President of the Methodist Conference
- In office 2021–2022
- Vice President: Barbara Easton
- Preceded by: Richard Teal
- Succeeded by: Graham Thompson

Personal details
- Occupation: Presbyter in the Methodist Church

= Sonia Hicks =

Christian minister

Sonia Hicks is a British Methodist minister who was elected to serve as President of the Methodist Conference from June 2021 to June 2022.

==Personal life and education==
She worked as a bank clerk for four years before training at The Queen's College (now the Queen's Foundation), Birmingham. Hicks is married to Conrad Hicks, a Methodist minister. They have three children.

==Ministry==
After Hicks was ordained (received into full connexion), she and her husband both were in the High Wycombe circuit for two years and then the Watford circuit for the following by four years. In 1998 they both moved to Jamaica where she was superintendent of the Manchioneal circuit for five years. They then moved to the Dublin North circuit in the Republic of Ireland for nine years. In 2012 she returned to Britain and joined the Thames Valley circuit where she is the superintendent minister with pastoral charge of three churches.
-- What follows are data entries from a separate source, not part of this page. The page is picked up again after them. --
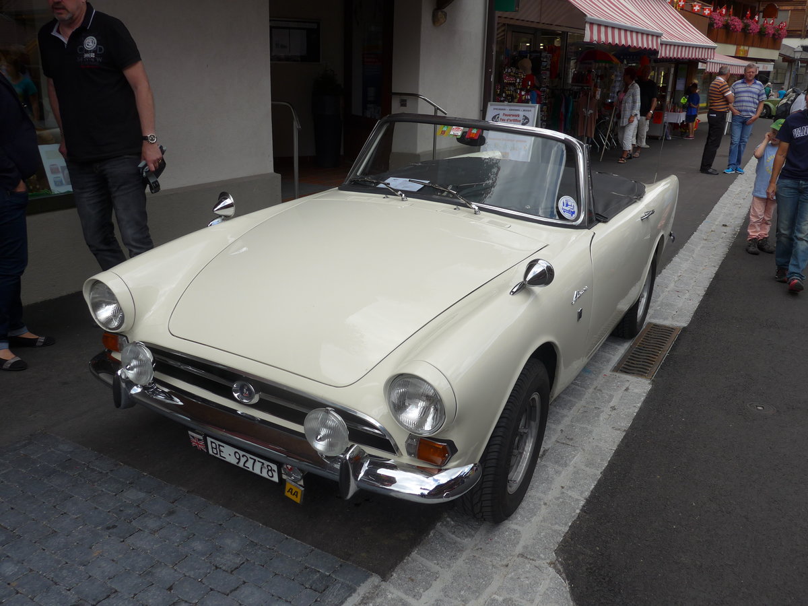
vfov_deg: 45.4
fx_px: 724
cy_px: 303
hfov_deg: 58.4
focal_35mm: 31
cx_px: 404
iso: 80
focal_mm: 6.5
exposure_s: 1/800
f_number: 2.8
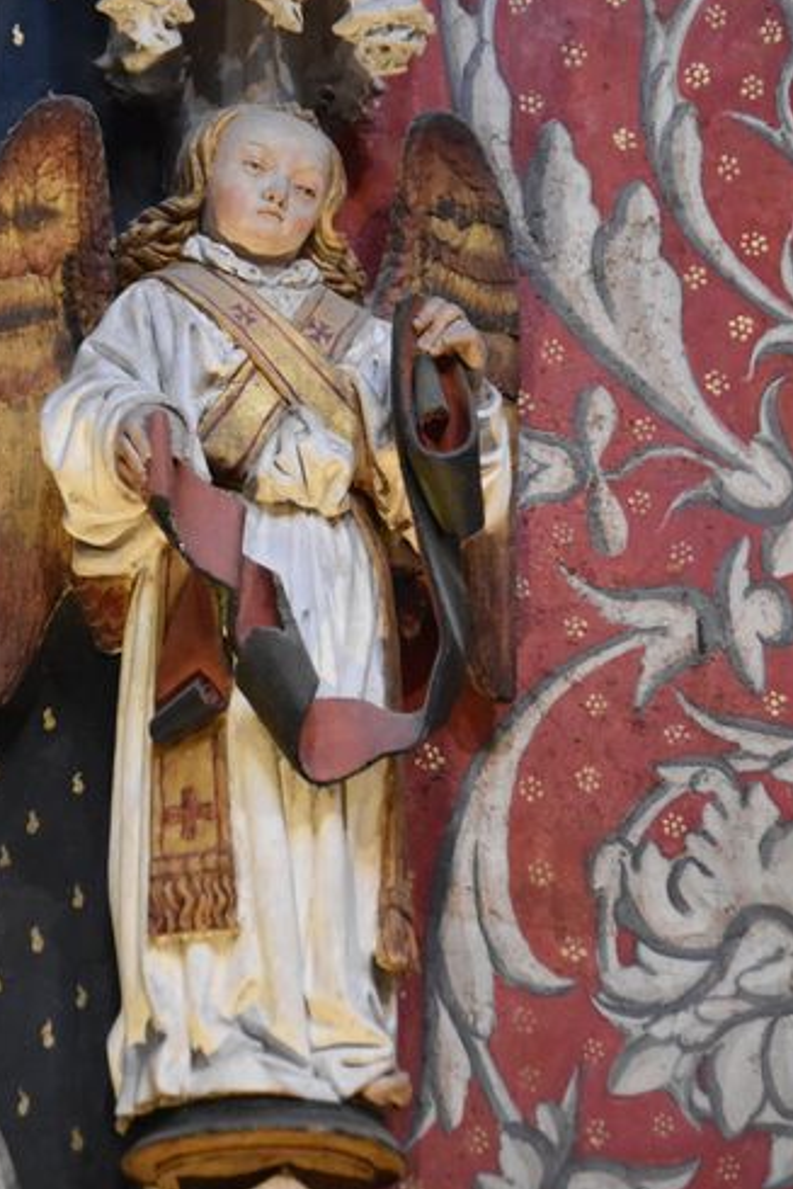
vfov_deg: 10.1
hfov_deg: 6.7
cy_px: 505
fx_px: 6726
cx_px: 319
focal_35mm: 204
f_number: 4.5
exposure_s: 1/125
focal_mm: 95
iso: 5600
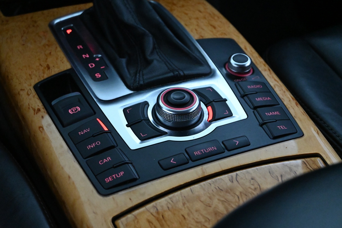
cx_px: 171
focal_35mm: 64
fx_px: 613
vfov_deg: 21.1
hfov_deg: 31.2
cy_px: 114
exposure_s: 1/60
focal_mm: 43
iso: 9000
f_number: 6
Hicks has been a circuit superintendent in the British Methodist Church, the Methodist Church in the Caribbean and the Americas, and the Methodist Church in Ireland. She has been a trustee for charities such as Christian Aid Ireland and also served on committees within the organisation of the church.

In her ministry she celebrates diversity and is opposed to all forms of injustice.

In 2020 she was elected to the annual post as president of the Methodist Conference from June 2021 until June 2022. Hicks became the first black woman to hold the post. In her inaugural address in June 2021, she spoke about how the church should respond to racism and social division, both within the church and in wider society and how these tensions should be acknowledged as well as countered.

During her presidency the Methodist Conference voted to change the definition of marriage to be "a lifelong union in body, mind and spirit of two people who freely enter it". This allowed the church to celebrate and recognise the commitment of unmarried cohabiting couples as well as allow weddings between people of the same sex to be conducted. Ministers are able to opt out of officiating at these weddings through a conscience clause.

Hicks presided over the 2023 Methodist Conference. This responsibility fell upon her as Graham Thompson, the President of the Conference, decided not to attend due to an ongoing investigation related to safeguarding failings.